*TASK OBJECTIVE*
Write back each entry precisely as it is given.

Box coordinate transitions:
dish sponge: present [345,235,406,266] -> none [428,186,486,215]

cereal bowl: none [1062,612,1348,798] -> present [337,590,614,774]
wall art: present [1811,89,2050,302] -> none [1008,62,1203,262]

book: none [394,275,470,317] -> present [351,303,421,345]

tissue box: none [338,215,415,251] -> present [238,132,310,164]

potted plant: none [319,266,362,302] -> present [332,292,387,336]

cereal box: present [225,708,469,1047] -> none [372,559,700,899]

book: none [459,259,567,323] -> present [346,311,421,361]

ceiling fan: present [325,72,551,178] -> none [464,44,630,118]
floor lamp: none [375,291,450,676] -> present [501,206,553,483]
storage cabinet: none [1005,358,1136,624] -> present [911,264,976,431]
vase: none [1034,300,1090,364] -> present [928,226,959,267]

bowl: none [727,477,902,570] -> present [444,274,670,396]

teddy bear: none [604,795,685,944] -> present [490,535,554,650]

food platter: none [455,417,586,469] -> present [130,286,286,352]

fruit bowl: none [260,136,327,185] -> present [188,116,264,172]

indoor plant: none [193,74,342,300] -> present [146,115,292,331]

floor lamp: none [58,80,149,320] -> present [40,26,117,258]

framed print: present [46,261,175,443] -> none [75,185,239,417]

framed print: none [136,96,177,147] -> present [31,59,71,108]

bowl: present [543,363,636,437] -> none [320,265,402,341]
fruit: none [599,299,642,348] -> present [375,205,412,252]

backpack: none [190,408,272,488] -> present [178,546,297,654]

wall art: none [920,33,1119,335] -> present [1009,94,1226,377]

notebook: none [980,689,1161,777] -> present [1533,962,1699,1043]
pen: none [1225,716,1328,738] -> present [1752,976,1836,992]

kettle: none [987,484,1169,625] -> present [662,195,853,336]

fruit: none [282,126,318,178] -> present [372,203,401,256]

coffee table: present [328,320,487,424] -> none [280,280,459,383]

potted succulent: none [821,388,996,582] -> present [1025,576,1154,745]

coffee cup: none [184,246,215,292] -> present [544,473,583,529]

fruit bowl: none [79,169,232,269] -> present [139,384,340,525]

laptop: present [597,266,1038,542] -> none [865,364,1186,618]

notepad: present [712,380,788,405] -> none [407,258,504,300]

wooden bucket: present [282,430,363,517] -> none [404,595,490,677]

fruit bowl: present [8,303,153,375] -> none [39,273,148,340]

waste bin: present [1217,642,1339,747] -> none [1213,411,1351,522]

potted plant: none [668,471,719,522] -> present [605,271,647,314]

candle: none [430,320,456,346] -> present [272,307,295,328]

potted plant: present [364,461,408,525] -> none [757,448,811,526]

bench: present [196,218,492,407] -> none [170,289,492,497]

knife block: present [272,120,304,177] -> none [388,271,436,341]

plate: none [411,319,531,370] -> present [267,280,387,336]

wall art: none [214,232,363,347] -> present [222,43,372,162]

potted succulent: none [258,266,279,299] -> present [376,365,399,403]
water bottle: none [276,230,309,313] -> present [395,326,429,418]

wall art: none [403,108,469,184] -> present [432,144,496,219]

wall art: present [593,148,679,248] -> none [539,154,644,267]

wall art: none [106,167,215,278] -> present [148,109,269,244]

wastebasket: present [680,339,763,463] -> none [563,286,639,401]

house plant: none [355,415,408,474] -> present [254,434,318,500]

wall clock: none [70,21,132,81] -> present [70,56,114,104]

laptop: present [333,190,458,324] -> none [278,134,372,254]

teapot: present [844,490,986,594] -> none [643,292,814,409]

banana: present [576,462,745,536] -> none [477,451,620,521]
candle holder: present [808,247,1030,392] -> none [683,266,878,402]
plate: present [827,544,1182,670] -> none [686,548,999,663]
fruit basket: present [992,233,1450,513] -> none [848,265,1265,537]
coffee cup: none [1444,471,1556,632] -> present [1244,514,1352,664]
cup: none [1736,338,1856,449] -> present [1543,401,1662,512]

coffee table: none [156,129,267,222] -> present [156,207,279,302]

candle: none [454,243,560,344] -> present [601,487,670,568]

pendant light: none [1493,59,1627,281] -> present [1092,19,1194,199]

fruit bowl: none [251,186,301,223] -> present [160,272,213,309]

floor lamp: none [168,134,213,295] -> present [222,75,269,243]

*ANSWER SECTION*
dish sponge: present [345,235,406,266] -> none [428,186,486,215]

cereal bowl: none [1062,612,1348,798] -> present [337,590,614,774]
wall art: present [1811,89,2050,302] -> none [1008,62,1203,262]

book: none [394,275,470,317] -> present [351,303,421,345]

tissue box: none [338,215,415,251] -> present [238,132,310,164]

potted plant: none [319,266,362,302] -> present [332,292,387,336]

cereal box: present [225,708,469,1047] -> none [372,559,700,899]

book: none [459,259,567,323] -> present [346,311,421,361]

ceiling fan: present [325,72,551,178] -> none [464,44,630,118]
floor lamp: none [375,291,450,676] -> present [501,206,553,483]
storage cabinet: none [1005,358,1136,624] -> present [911,264,976,431]
vase: none [1034,300,1090,364] -> present [928,226,959,267]

bowl: none [727,477,902,570] -> present [444,274,670,396]

teddy bear: none [604,795,685,944] -> present [490,535,554,650]

food platter: none [455,417,586,469] -> present [130,286,286,352]

fruit bowl: none [260,136,327,185] -> present [188,116,264,172]

indoor plant: none [193,74,342,300] -> present [146,115,292,331]

floor lamp: none [58,80,149,320] -> present [40,26,117,258]

framed print: present [46,261,175,443] -> none [75,185,239,417]

framed print: none [136,96,177,147] -> present [31,59,71,108]

bowl: present [543,363,636,437] -> none [320,265,402,341]
fruit: none [599,299,642,348] -> present [375,205,412,252]

backpack: none [190,408,272,488] -> present [178,546,297,654]

wall art: none [920,33,1119,335] -> present [1009,94,1226,377]

notebook: none [980,689,1161,777] -> present [1533,962,1699,1043]
pen: none [1225,716,1328,738] -> present [1752,976,1836,992]

kettle: none [987,484,1169,625] -> present [662,195,853,336]

fruit: none [282,126,318,178] -> present [372,203,401,256]

coffee table: present [328,320,487,424] -> none [280,280,459,383]

potted succulent: none [821,388,996,582] -> present [1025,576,1154,745]

coffee cup: none [184,246,215,292] -> present [544,473,583,529]

fruit bowl: none [79,169,232,269] -> present [139,384,340,525]

laptop: present [597,266,1038,542] -> none [865,364,1186,618]

notepad: present [712,380,788,405] -> none [407,258,504,300]

wooden bucket: present [282,430,363,517] -> none [404,595,490,677]

fruit bowl: present [8,303,153,375] -> none [39,273,148,340]

waste bin: present [1217,642,1339,747] -> none [1213,411,1351,522]

potted plant: none [668,471,719,522] -> present [605,271,647,314]

candle: none [430,320,456,346] -> present [272,307,295,328]

potted plant: present [364,461,408,525] -> none [757,448,811,526]

bench: present [196,218,492,407] -> none [170,289,492,497]

knife block: present [272,120,304,177] -> none [388,271,436,341]

plate: none [411,319,531,370] -> present [267,280,387,336]

wall art: none [214,232,363,347] -> present [222,43,372,162]

potted succulent: none [258,266,279,299] -> present [376,365,399,403]
water bottle: none [276,230,309,313] -> present [395,326,429,418]

wall art: none [403,108,469,184] -> present [432,144,496,219]

wall art: present [593,148,679,248] -> none [539,154,644,267]

wall art: none [106,167,215,278] -> present [148,109,269,244]

wastebasket: present [680,339,763,463] -> none [563,286,639,401]

house plant: none [355,415,408,474] -> present [254,434,318,500]

wall clock: none [70,21,132,81] -> present [70,56,114,104]

laptop: present [333,190,458,324] -> none [278,134,372,254]

teapot: present [844,490,986,594] -> none [643,292,814,409]

banana: present [576,462,745,536] -> none [477,451,620,521]
candle holder: present [808,247,1030,392] -> none [683,266,878,402]
plate: present [827,544,1182,670] -> none [686,548,999,663]
fruit basket: present [992,233,1450,513] -> none [848,265,1265,537]
coffee cup: none [1444,471,1556,632] -> present [1244,514,1352,664]
cup: none [1736,338,1856,449] -> present [1543,401,1662,512]

coffee table: none [156,129,267,222] -> present [156,207,279,302]

candle: none [454,243,560,344] -> present [601,487,670,568]

pendant light: none [1493,59,1627,281] -> present [1092,19,1194,199]

fruit bowl: none [251,186,301,223] -> present [160,272,213,309]

floor lamp: none [168,134,213,295] -> present [222,75,269,243]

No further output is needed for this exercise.